[Devel] [RFC PATCH vz9 v6 39/62] dm-ploop: prepare bat updates under bat_lock

Fri Dec 20 18:01:31 MSK 2024

On 20.12.24 15:24, Andrey Zhadchenko wrote:
> 
> 
> On 12/5/24 22:56, Alexander Atanasov wrote:
>> Prepare for threads. When preparing bat updates there are two important
>> things to protect - md->status MD_DIRTY bit  and holes bitmap.
>> Use bat_lock to protect them.
>>
>> https://virtuozzo.atlassian.net/browse/VSTOR-91821
>> Signed-off-by: Alexander Atanasov <alexander.atanasov at virtuozzo.com>
>> ---
>>   drivers/md/dm-ploop-map.c | 83 ++++++++++++++++++++++++++++-----------
>>   1 file changed, 61 insertions(+), 22 deletions(-)
>>
>> diff --git a/drivers/md/dm-ploop-map.c b/drivers/md/dm-ploop-map.c
>> index bb15fa1f854b..0eaab61a0c31 100644
>> --- a/drivers/md/dm-ploop-map.c
>> +++ b/drivers/md/dm-ploop-map.c
>> @@ -555,13 +555,18 @@ static bool ploop_md_make_dirty(struct ploop 
>> *ploop, struct md_page *md)
>>       unsigned long flags;
>>       bool new = false;
>> -    spin_lock_irqsave(&ploop->bat_lock, flags);
>> +    /*
>> +     * Usual pattern is check for dirty, prepare bat update
>> +     * and then call make_dirty - to avoid races callers must lock
>> +     */
>> +
>> +    lockdep_assert_held(&ploop->bat_lock);
>> +
>>       WARN_ON_ONCE(test_bit(MD_WRITEBACK, &md->status));
>>       if (!test_and_set_bit(MD_DIRTY, &md->status)) {
>>           llist_add((struct llist_node *)&md->wb_link, 
>> &ploop->wb_batch_llist);
>>           new = true;
>>       }
>> -    spin_unlock_irqrestore(&ploop->bat_lock, flags);
>>       md->dirty_timeout = jiffies + ploop->md_submit_delay_ms*HZ/1000;
>>       return new;
>> @@ -807,6 +812,8 @@ static void 
>> ploop_advance_local_after_bat_wb(struct ploop *ploop,
>>       dst_clu = piwb->kmpage;
>> +    /* holes bit map requires bat_lock */
>> +    spin_lock_irqsave(&ploop->bat_lock, flags);
>>       spin_lock(&md->md_lock);
>>       if (piwb->type == PIWB_TYPE_ALLOC)

• **DIRECTIONS**:
A. From the dm-ploop patch, reproduce the stretch from "Fri Dec 20 18:01:31" through "and holes bitmap.".
B. According to the dm-ploop patch, which two things must be protected when preparing bat updates?
C. Extend the dm-ploop patch thread, starting after its final line.

• **RECORDS SHOWN**:
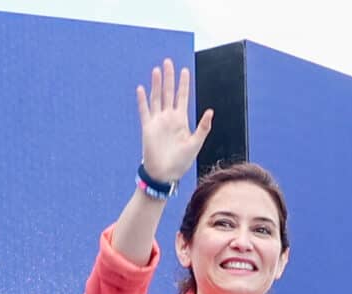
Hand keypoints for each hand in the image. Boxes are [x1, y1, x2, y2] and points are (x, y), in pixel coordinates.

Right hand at [136, 58, 212, 183]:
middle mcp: (168, 118)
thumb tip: (210, 111)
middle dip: (169, 78)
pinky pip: (144, 111)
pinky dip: (142, 100)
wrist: (164, 174)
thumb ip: (203, 128)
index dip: (183, 84)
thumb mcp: (196, 144)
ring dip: (156, 84)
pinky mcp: (147, 128)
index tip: (185, 70)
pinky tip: (141, 88)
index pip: (182, 97)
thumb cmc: (181, 162)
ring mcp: (157, 122)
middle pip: (169, 93)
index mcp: (181, 120)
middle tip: (168, 62)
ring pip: (156, 98)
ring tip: (156, 70)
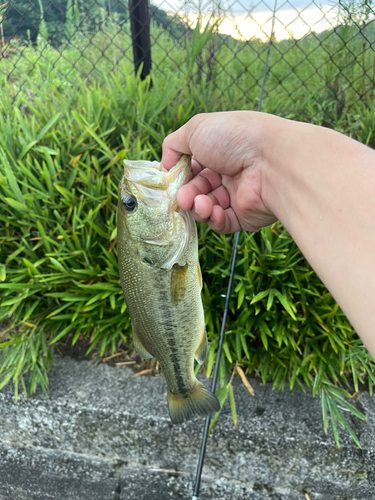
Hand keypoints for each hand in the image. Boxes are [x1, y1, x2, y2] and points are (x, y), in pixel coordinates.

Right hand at [162, 111, 277, 232]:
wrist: (272, 161)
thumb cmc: (235, 138)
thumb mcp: (197, 128)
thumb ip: (174, 144)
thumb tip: (165, 164)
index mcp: (219, 150)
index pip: (192, 166)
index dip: (180, 174)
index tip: (171, 180)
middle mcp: (228, 172)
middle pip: (196, 188)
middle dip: (186, 194)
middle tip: (182, 197)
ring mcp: (236, 195)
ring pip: (206, 207)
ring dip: (197, 206)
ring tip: (198, 203)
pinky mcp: (244, 216)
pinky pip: (222, 223)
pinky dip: (213, 218)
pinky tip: (212, 210)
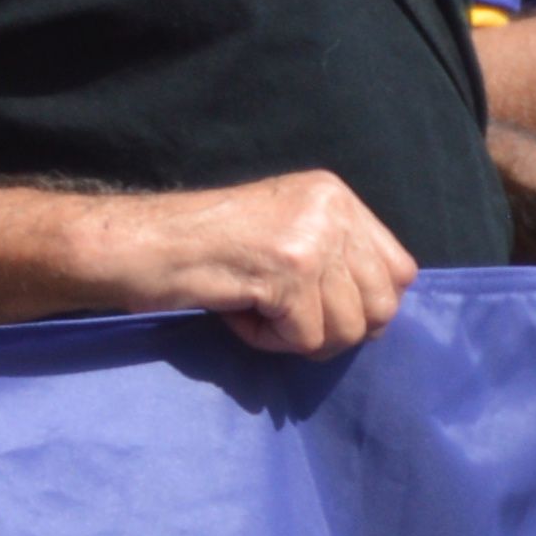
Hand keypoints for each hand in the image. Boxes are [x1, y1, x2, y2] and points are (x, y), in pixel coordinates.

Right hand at [115, 171, 412, 352]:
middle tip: (282, 316)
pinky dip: (267, 340)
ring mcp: (312, 238)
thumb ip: (338, 257)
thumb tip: (383, 313)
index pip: (401, 271)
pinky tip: (236, 311)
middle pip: (382, 306)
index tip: (322, 311)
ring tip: (253, 308)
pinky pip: (305, 339)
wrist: (135, 244)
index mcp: (336, 195)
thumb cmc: (202, 248)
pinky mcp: (288, 271)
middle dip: (335, 328)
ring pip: (347, 329)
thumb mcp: (285, 232)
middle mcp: (332, 209)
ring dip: (297, 336)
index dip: (368, 306)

• **RESULTS FOR THE EXERCISE**:
A.
Fri Dec 20 18:01:31 MSK 2024

On 20.12.24 15:24, Andrey Zhadchenko wrote:
> 
> 
> On 12/5/24 22:56, Alexander Atanasov wrote:
>> Prepare for threads. When preparing bat updates there are two important
>> things to protect - md->status MD_DIRTY bit  and holes bitmap.

B. The md->status MD_DIRTY bit and the holes bitmap.

C.
>>           goto skip_apply;
>> @@ -833,6 +840,7 @@ static void 
>> ploop_advance_local_after_bat_wb(struct ploop *ploop,
>>       clear_bit(MD_WRITEBACK, &md->status);
>>       md->piwb = NULL;
>>       spin_unlock(&md->md_lock);
>> +    spin_unlock_irqrestore(&ploop->bat_lock, flags);
>>       wait_llist_pending = llist_del_all(&md->wait_llist);
>>       if (wait_llist_pending) {
>> @@ -1077,10 +1085,22 @@ static int ploop_allocate_cluster(struct ploop 
>> *ploop, u32 *dst_clu)
>>       u32 clu_size = CLU_SIZE(ploop);
>>       loff_t off, pos, end, old_size;
>>       struct file *file = top->file;
>> +    unsigned long flags;
>>       int ret;
>> -    if (ploop_find_dst_clu_bit(ploop, dst_clu) < 0)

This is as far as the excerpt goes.